1. APNS (Apple Push Notification Service)

  • What It Is:
    • Apple’s push notification platform for iOS, macOS, watchOS, and tvOS devices.
  • How It Works:
    • Developers send notifications via HTTP/2 requests to Apple’s APNS servers.
    • Notifications are routed to the target device identified by a device token.
  • Key Details:
    • Requires authentication using a JWT-based token or certificate.
    • Payload size is limited to 4 KB.
    • Supports priority levels for immediate or deferred delivery.

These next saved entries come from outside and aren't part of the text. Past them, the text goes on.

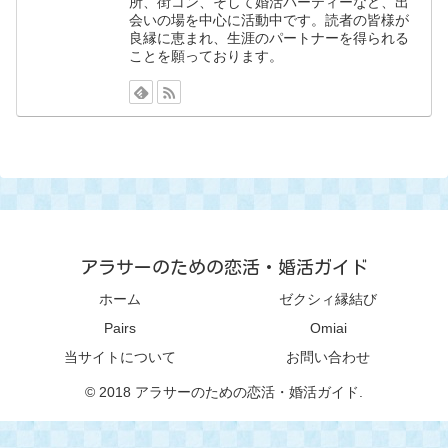
所、街コン、そして婚活パーティーなど、出
会いの場を中心に活動中です。読者の皆様が
良縁に恵まれ、生涯のパートナーを得られる
ことを願っております。
アラサーのための恋活・婚活ガイド
ホーム
ゼクシィ縁結び
Pairs
Omiai
当サイトについて
お問い合わせ
© 2018 アラサーのための恋活・婚活ガイド.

2. FCM (Firebase Cloud Messaging)

  • What It Is:
    • Google’s push notification platform for Android devices and web apps.
  • How It Works:
    • Messages are sent via HTTP/2 or legacy protocols to Google’s FCM servers.
    • FCM routes the notification to the appropriate devices or topics.
  • Key Features:
    • Supports both direct messages (device tokens) and topic-based fan-out.
    • Payload size limit: 4 KB for notification messages, 100 KB for data messages.
    • Can schedule notifications and manage retries automatically.

3. Web Push

  • What It Is:
    • A standard for sending push notifications to web browsers using the Web Push Protocol.
  • How It Works:
    • A service worker in the browser handles push messages.
    • Requires a VAPID key pair for encryption and authentication.
    • Messages are sent via HTTP to the browser vendor’s push service (e.g., Google for Chrome, Mozilla for Firefox).
  • Key Details:
    • Payloads are encrypted using public-key encryption.
    • Supports both desktop and mobile browsers.